BEGIN Source records

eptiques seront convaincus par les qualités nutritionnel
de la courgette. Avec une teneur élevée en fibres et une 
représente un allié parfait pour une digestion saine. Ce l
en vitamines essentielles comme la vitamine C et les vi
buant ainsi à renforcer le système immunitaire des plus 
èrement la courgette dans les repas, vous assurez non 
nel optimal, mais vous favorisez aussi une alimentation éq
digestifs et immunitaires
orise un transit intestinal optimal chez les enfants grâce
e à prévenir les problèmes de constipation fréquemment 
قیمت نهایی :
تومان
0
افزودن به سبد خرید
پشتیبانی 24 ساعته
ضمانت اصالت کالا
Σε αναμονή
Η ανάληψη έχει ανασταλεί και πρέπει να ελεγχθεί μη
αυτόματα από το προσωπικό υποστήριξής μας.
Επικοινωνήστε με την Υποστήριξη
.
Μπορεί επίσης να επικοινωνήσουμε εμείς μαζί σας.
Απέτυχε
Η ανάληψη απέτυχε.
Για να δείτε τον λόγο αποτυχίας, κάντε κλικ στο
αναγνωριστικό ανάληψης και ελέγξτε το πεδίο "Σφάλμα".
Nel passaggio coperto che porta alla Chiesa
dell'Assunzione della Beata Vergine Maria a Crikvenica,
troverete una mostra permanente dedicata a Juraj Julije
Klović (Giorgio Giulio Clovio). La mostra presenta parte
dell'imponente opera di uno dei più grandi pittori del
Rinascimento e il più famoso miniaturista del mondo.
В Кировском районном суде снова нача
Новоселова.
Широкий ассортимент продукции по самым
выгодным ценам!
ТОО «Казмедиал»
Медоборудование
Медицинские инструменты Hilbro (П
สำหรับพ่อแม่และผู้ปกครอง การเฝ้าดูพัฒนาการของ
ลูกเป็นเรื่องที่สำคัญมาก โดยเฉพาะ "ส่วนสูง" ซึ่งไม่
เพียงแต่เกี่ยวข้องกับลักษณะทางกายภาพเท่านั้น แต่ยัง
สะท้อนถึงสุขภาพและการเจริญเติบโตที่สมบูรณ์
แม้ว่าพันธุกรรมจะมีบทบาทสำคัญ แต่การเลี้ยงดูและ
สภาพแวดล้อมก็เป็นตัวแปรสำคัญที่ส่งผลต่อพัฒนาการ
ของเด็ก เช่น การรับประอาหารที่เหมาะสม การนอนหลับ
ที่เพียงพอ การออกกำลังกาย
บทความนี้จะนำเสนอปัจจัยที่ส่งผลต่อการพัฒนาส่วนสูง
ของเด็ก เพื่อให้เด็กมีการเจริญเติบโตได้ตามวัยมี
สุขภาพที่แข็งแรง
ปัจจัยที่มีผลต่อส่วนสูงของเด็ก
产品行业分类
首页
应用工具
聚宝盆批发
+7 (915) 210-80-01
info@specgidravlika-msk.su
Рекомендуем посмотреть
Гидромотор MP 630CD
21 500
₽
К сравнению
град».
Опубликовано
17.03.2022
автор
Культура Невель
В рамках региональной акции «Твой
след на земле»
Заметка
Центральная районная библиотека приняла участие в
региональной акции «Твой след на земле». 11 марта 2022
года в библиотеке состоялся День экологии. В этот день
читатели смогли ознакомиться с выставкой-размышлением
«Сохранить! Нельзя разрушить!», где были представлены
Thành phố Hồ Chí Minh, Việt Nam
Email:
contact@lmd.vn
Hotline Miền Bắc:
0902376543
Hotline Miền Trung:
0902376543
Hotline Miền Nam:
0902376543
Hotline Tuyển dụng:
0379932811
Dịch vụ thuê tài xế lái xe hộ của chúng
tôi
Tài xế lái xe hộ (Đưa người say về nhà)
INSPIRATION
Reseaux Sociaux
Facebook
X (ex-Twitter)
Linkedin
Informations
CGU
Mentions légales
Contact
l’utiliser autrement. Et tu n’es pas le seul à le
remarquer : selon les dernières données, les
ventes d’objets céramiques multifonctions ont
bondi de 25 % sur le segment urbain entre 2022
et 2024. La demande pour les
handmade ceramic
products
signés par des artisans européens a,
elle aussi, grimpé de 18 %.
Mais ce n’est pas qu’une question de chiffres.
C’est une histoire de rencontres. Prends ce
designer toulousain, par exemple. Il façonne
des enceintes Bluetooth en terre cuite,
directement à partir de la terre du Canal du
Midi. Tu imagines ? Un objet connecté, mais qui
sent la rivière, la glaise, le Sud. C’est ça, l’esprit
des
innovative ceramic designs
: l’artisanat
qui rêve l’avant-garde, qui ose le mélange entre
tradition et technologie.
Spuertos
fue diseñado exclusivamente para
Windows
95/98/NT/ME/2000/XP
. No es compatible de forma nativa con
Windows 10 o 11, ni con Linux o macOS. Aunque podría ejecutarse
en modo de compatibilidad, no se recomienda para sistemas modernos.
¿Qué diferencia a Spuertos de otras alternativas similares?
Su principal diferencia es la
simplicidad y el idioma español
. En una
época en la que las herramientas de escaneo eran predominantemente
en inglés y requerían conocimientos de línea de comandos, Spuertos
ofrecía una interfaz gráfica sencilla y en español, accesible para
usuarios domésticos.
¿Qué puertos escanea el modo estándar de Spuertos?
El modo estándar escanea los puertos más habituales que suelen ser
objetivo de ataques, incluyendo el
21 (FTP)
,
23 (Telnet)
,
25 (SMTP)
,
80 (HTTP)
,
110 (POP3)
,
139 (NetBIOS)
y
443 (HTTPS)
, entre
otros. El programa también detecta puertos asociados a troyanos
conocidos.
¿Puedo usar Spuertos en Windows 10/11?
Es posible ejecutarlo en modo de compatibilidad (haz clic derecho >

END Source records

## Work request
Render each line from all of the rows above as a numbered list, omitting any blank lines.

## Response
1. eptiques seront convaincus par les qualités nutritionnel
2. de la courgette. Avec une teneur élevée en fibres et une 
3. représente un allié parfait pour une digestion saine. Ce l
4. en vitamines essentielles comme la vitamine C et les vi
5. buant ainsi à renforcer le système immunitaire des plus 
6. èrement la courgette dans les repas, vous assurez non 
7. nel optimal, mais vous favorisez aussi une alimentation éq
8. digestifs et immunitaires
9. orise un transit intestinal optimal chez les enfants grâce
10. e à prévenir les problèmes de constipation fréquemment 
11. قیمت نهایی :
12. تومان
13. 0
14. افزودن به سبد خرید
15. پشتیبانی 24 ساعته
16. ضمانت اصالت کالا
17. Σε αναμονή
18. Η ανάληψη έχει ανασταλεί και πρέπει να ελεγχθεί μη
19. αυτόματα από το προσωπικό υποστήριξής μας.
20. Επικοινωνήστε με την Υποστήριξη
21. .
22. Μπορεί επίσης να επικοινωνήσουμε εμείς μαζί σας.
23. Απέτυχε
24. Η ανάληψη απέτυχε.
25. Για να δείτε τον λόγο αποτυχίας, κάντε κλικ στο
26. αναγνωριστικό ανάληψης και ελέγξτε το πεδίο "Σφάλμα".
27. Nel passaggio coperto che porta alla Chiesa
28. dell'Assunzione della Beata Vergine Maria a Crikvenica,
29. troverete una mostra permanente dedicata a Juraj Julije
30. Klović (Giorgio Giulio Clovio). La mostra presenta parte
31. dell'imponente opera di uno dei più grandi pittori del
32. Rinascimento e il più famoso miniaturista del mondo.
33. В Кировском районном суде снова нача
34. Новоселова.
35. Широкий ассортимент продукции по самым
36. выгодным ценам!
37. ТОО «Казмедиал»
38. Медоборудование
39. Медицинские инструменты Hilbro (П
40. สำหรับพ่อแม่และผู้ปกครอง การเฝ้าดูพัฒนาการของ
41. ลูกเป็นเรื่องที่สำคัญมาก โดยเฉพาะ "ส่วนสูง" ซึ่งไม่
42. เพียงแต่เกี่ยวข้องกับลักษณะทางกายภาพเท่านั้น แต่ยัง
43. สะท้อนถึงสุขภาพและการเจริญเติบโตที่สมบูรณ์
44. แม้ว่าพันธุกรรมจะมีบทบาทสำคัญ แต่การเลี้ยงดูและ
45. สภาพแวดล้อมก็เป็นตัวแปรสำคัญที่ส่งผลต่อพัฒนาการ
46. ของเด็ก เช่น การรับประอาหารที่เหมาะสม การนอนหลับ
47. ที่เพียงพอ การออกกำลังกาย
48. บทความนี้จะนำเสนอปัจจัยที่ส่งผลต่อการพัฒนาส่วนสูง
49. ของเด็ก เพื่อให้เด็กมีการเจริญเติบโตได้ตามวัยมี
50. สุขภาพที่แข็งแรง
51. ปัจจัยที่มีผลต่อส่วนสูงของเด็ก
52. 产品行业分类
53. 首页
54. 应用工具
55. 聚宝盆批发
56. +7 (915) 210-80-01
57. info@specgidravlika-msk.su
58. Рекомендуем посмотреть
59. Гидромотор MP 630CD
60. 21 500
61. ₽
62. К сравнению
63. град».
64. Опубликовано
65. 17.03.2022
66. автор
67. Культура Невель
68. В рамках региональной акции «Твой
69. след на земле»
70. Заметка
71. Центральная районная библиотека приняла участие в
72. региональной акции «Твой след на земле». 11 марта 2022
73. года в библиотеке состоялся День экологии. В этот день
74. читатели смогли ознакомиться с выставкой-размышлением
75. «Сохранить! Нельзя разрушить!», где были представлены
76. Thành phố Hồ Chí Minh, Việt Nam
77. Email:
78. contact@lmd.vn
79. Hotline Miền Bắc:
80. 0902376543
81. Hotline Miền Trung:
82. 0902376543
83. Hotline Miền Nam:
84. 0902376543
85. Hotline Tuyển dụng:
86. 0379932811
87. Dịch vụ thuê tài xế lái xe hộ của chúng
88. tôi
89. Tài xế lái xe hộ (Đưa người say về nhà)
90. INSPIRATION
91. Reseaux Sociaux
92. Facebook
93. X (ex-Twitter)
94. Linkedin
95. Informations
96. CGU
97. Mentions légales
98. Contact
99. l’utiliser autrement. Et tu n’es pas le seul à le
100. remarquer : selon les dernières données, les
101. ventes d’objets céramiques multifonctions ont
102. bondi de 25 % sur le segment urbain entre 2022
103. et 2024. La demande pour les
104. handmade ceramic
105. products
106. signés par des artisans européens a,
107. elle aussi, grimpé de 18 %.
108. Mais ce n’est pas qu’une question de chiffres.
109. C’est une histoire de rencontres. Prends ce
110. designer toulousain, par exemple. Il façonne
111. des enceintes Bluetooth en terre cuite,
112. directement à partir de la terre du Canal du
113. Midi. Tu imagines ? Un objet connecté, mais qui
114. sent la rivière, la glaise, le Sud. C’est ça, l’esprit
115. des
116. innovative ceramic designs
117. : l’artisanat
118. qui rêve l’avant-garde, qui ose le mélange entre
119. tradition et technologie.
120. Spuertos
121. fue diseñado exclusivamente para
122. Windows
123. 95/98/NT/ME/2000/XP
124. . No es compatible de forma nativa con
125. Windows 10 o 11, ni con Linux o macOS. Aunque podría ejecutarse
126. en modo de compatibilidad, no se recomienda para sistemas modernos.
127. ¿Qué diferencia a Spuertos de otras alternativas similares?
128. Su principal diferencia es la
129. simplicidad y el idioma español
130. . En una
131. época en la que las herramientas de escaneo eran predominantemente
132. en inglés y requerían conocimientos de línea de comandos, Spuertos
133. ofrecía una interfaz gráfica sencilla y en español, accesible para
134. usuarios domésticos.
135. ¿Qué puertos escanea el modo estándar de Spuertos?
136. El modo estándar escanea los puertos más habituales que suelen ser
137. objetivo de ataques, incluyendo el
138. 21 (FTP)
139. ,
140. 23 (Telnet)
141. ,
142. 25 (SMTP)
143. ,
144. 80 (HTTP)
145. ,
146. 110 (POP3)
147. ,
148. 139 (NetBIOS)
149. y
150. 443 (HTTPS)
151. , entre
152. otros. El programa también detecta puertos asociados a troyanos
153. conocidos.
154. ¿Puedo usar Spuertos en Windows 10/11?
155. Es posible ejecutarlo en modo de compatibilidad (haz clic derecho >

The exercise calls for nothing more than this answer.